Mulholland Drive | All roads lead to the movies
A car crash on Mulholland Drive fortuitously saves a young lady from assassination, but leaves her with no memory of who she is. While wandering in the Hollywood Hills, the woman (now calling herself Rita) meets Betty, an aspiring actress who offers to help her recover her identity. Among various bizarre vignettes, including a somewhat cursed director, some truths will come out. But their trip through the city of dreams will turn into a waking nightmare.
A dream within a dream
One does not simply explain Mulholland Drive. Lynch diverts a linear detective story with his surrealist approach. Then, he shapes it into a Mobius’-Strip-like structurethrough narrative reprises. Curiously though, confusion comes from what seems to make sense. It’s those reprises that frustrate the viewer by insinuating that there is indeed an explanation to strive for.
The film fits into a trend that began in the mid-1990s, the so-called “mindfuck movie”, but with a crucial difference. Many notable works of such trend, like those by Christopher Nolan and Charlie Kaufman, are narrative mazes to solve. Mulholland Drive is a maze within which to get lost. Its deranging attitude prompts the viewer to give up logic and enjoy the dreamlike ride.
Most interpretations concur, anyway, that some parts of the plot (at least) must be the dreams of some character. But after all, whether the events unfolding on-screen are real or imaginary makes no difference. The viewer responds to them nonetheless, for they are all part of that broader dream which is the moviegoing experience.
“We are such stuff, as dreams are made on”
The woman in Hollywood cinema is not necessarily only the object of the gaze, but also the object of inquiry.Laura Mulvey, Cinema, Gender and the Topography of Enigmas
To drag the viewer into the depths of the psyche, Mulholland Drive deconstructs the noir genre and twists its separate components: mystery, horror, humor, and, most importantly, romance. By having a pair of women investigating the identity of one of the two, the genre tropes of detective, femme fatale, and fair lady soon overlap. Inquiry and attraction blend the women as in Ingmar Bergman’s Persona, split them into doppelgängers as in Luis Buñuel’s That Obscure Object of Desire, and ultimately reconstruct their character as in Alfred Hitchcock’s Vertigo.

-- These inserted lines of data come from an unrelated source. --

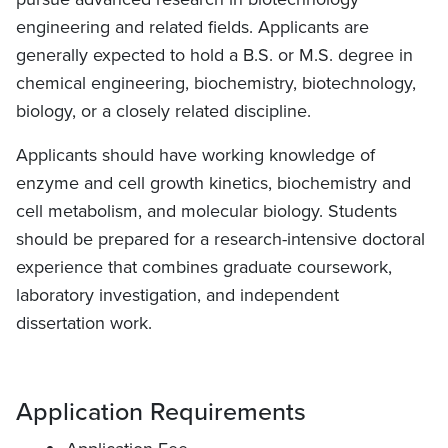
engineering and related fields. Applicants are
generally expected to hold a B.S. or M.S. degree in
chemical engineering, biochemistry, biotechnology,
biology, or a closely related discipline.
Applicants should have working knowledge of
enzyme and cell growth kinetics, biochemistry and
cell metabolism, and molecular biology. Students
should be prepared for a research-intensive doctoral
experience that combines graduate coursework,
laboratory investigation, and independent
dissertation work.
Application Requirements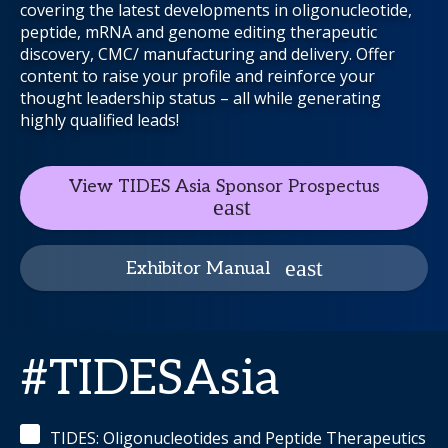
covering the latest developments in oligonucleotide,
peptide, mRNA and genome editing therapeutic
discovery, CMC/ manufacturing and delivery. Offer
content to raise your profile and reinforce your
thought leadership status – all while generating
highly qualified leads!
View TIDES Asia Sponsor Prospectus
Exhibitor Manual
#TIDESAsia
TIDES: Oligonucleotides and Peptide Therapeutics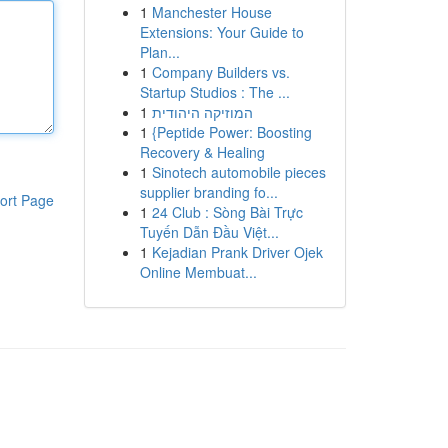
1
Manchester House
Extensions: Your Guide to
Plan...
1
Company Builders vs.
Startup Studios : The ...
1
המוזיקה היהודית
1
{Peptide Power: Boosting
Recovery & Healing
1
Sinotech automobile pieces
supplier branding fo...
ort Page
1
24 Club : Sòng Bài Trực
Tuyến Dẫn Đầu Việt...
1
Kejadian Prank Driver Ojek
Online Membuat...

Desire becomes just as important as memory in the setting of identity. And hopes and dreams are often mimetic. As critic Stephen Holden claimed, Mulholland Drive is a “reflection on the allure of Hollywood and on the multiple role-playing and self-invention that the moviegoing experience promises”. In the end, all roads lead to the movies.
What dreams may come to Hollywood
Mulholland Drive exposes the two faces of Hollywood, the star system in particular, by telling a story of frustrated ambitions. As critic Chris Rodley noted (in the interview book Lynch on Lynch), Los Angeles is a city full of doppelgängers, meaning that many starlets bear two names: the birth one and stage one of the stars they want to become.
Some dreams do come true. But as others break with radical consequences, the film suggests that in reality, people can be makers of their fortune only in their fantasies. The American Dream turns into a nightmare in its very birth and capital city. But there is a flipside to such pessimism too.
Mulholland Drive expressly follows the trail of Billy Wilder’s Sunset Boulevard, another film of frustrated dreams. But as scholar David Roche observed, both movies are “not just about the Hollywood movie industry, but even more about the magic of cinema as a form of art”.
The movie is the ultimate doppelgänger. It is both a fierce, and somewhat autobiographical, commentary on the society of the spectacle and a labor of love for cinema. A troubled love for sure, but also totalizing.